I was asked to come up with a list of the top 10 things I’d do if I were in London right now competing for an Olympic medal. First things first, unless they started counting either number of sprained ankles in a game of H-O-R-S-E as a sport, the likelihood of me qualifying for the Olympic are about as likely as Mike Tyson marrying Lolo Jones. With that said, here’s my Top 10.
#10. London Helicopter
I’d start off my Olympic experience by taking an hour-long tour of London by helicopter. These tours go for about 150 pounds a pop and will give me the birds-eye view of all the big sites I’ve got to see while in London. Don’t worry how many dollars that is … I won’t be paying. CraveOnline is picking up the tab for my Top 10 list. Hey, it’s all in the name of work.
#9 Bela Karolyi
Next, I’d search out a man I’ve always admired for some lunch. That’s Bela Karolyi, the long-time coach of the women’s gymnastics team that migrated to the U.S. from Romania. If you’ve ever heard him talk, you know why. This guy is a wild canon. He’s passionate. He’s purposeful and he definitely lives life to the fullest.
#8. Wet Willy LeBron James
After breaking bread with Bela, I’d head over to catch-up with the U.S. Basketball team. I’d surprise them while sleeping on their bus and hand-out a monster Wet Willy to LeBron James. After he woke up in shock and horror, I’d congratulate him on his first ring and then convince him to hold my phone and record me as I cut off Harden’s Beard.
#7 Track & Field 1-Mile Run
It’s a well-known fact (in my own mind) that I was quite the mile-runner in high school. I’d definitely have to go down and jog a couple of laps with Leo Manzano who won the U.S. Olympic trials in the 1500 meters in Eugene, OR earlier this year with a blistering 3:35.
#6 Sacha Baron Cohen
Next I’d track down my favorite English comedian, Sacha Baron Cohen (Borat) and convince him to create a new character that was an Irish gymnast with a twin. I’d be the twin and we’d have Bela vouch for us (because now Bela and I are buds), so that we could crash the men’s gymnastics competition. Sacha and I would shoot footage for his latest movie entitled “The O’Flanagans Take London By The Short And Curlies.”
#5 Prince Harry
With my newfound fame from my Sacha movie, Prince Harry’d clearly contact me. He’s the partier in the English royalty and he’d definitely want to hang with an American bloke like me. Prince Harry and I would hit the Smithfield Pub Crawl. This is located in the historic meat market where Hank (as I’d soon be calling him) and I would chase skirts with a Top 100 Worst English Pickup Lines list I’d print off the Internet just for the occasion.

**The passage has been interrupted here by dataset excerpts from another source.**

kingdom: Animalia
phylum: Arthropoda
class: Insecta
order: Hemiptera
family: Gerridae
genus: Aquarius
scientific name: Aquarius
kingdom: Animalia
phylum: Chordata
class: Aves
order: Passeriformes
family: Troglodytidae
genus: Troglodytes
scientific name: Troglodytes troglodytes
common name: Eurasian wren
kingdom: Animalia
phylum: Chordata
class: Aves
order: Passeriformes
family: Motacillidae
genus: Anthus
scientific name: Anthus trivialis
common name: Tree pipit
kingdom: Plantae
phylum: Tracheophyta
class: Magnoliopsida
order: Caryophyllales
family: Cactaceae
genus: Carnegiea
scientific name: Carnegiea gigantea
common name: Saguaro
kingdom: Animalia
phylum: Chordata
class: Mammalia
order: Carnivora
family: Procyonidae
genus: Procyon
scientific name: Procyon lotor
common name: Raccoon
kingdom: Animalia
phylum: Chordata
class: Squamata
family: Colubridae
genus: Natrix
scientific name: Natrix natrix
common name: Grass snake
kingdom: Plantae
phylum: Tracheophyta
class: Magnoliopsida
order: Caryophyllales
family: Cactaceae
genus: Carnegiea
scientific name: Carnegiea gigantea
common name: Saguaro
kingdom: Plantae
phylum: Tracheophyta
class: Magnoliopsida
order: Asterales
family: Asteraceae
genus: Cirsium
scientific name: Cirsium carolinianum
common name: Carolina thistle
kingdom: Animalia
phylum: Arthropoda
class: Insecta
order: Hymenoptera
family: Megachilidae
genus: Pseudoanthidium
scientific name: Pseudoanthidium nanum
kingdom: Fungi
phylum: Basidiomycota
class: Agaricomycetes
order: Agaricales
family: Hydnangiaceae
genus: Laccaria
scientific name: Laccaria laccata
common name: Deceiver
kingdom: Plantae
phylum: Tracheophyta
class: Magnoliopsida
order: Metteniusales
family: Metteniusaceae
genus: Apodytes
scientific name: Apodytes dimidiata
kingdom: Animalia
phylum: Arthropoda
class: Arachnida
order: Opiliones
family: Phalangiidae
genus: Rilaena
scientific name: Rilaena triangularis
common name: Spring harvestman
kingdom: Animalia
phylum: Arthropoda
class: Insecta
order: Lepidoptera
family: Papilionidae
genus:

#4 Panty Raid Leryn Franco’s Olympic Apartment
I’d have to ditch Prince Harry and go on a solo mission to raid Paraguay’s Leryn Franco’s panty drawer. Franco is the javelin thrower that has been regarded as the hottest brunette bombshell in the Olympic games. A few pics and you’ll understand why. Oh, and be jealous because I’ll have those panties framed and hanging about my mantel.
#3 Ryan Seacrest Interview
After my historic panty raid of Leryn Franco, Ryan Seacrest, who is in London covering the games for NBC, would certainly want to interview me. I would oblige on the condition the he pull all the strings he has at E! and get “Keeping Up With The Kardashians” forever banned. Yes, I am a humanitarian at heart.
#2 Phelps vs. Lochte
Next I’d head over to the Aquatic Center to catch Michael Phelps go head-to-head with Ryan Lochte. I think this is Lochte’s Olympics and would console Phelps after getting the silver with a massive joint rolled to be the size of a baseball bat. Then, when he started smoking it, I’d confess it was filled with…..
#1 Johnny Mac is Back
Then I’d grab Johnny McEnroe away from Bob Costas and we’d head over to where the ping-pong was being played. Johnny Mac and I would have to go head-to-head in a best of 15 competition. Leryn Franco would come over looking for her panties because by now word would get out that I had stolen them, but when confronted Franco would become enamored with our ping pong battle and the fact that Sacha, Prince Henry, Bela, Phelps, and the entire U.S. basketball team had showed up to watch. She’d stay as our official referee.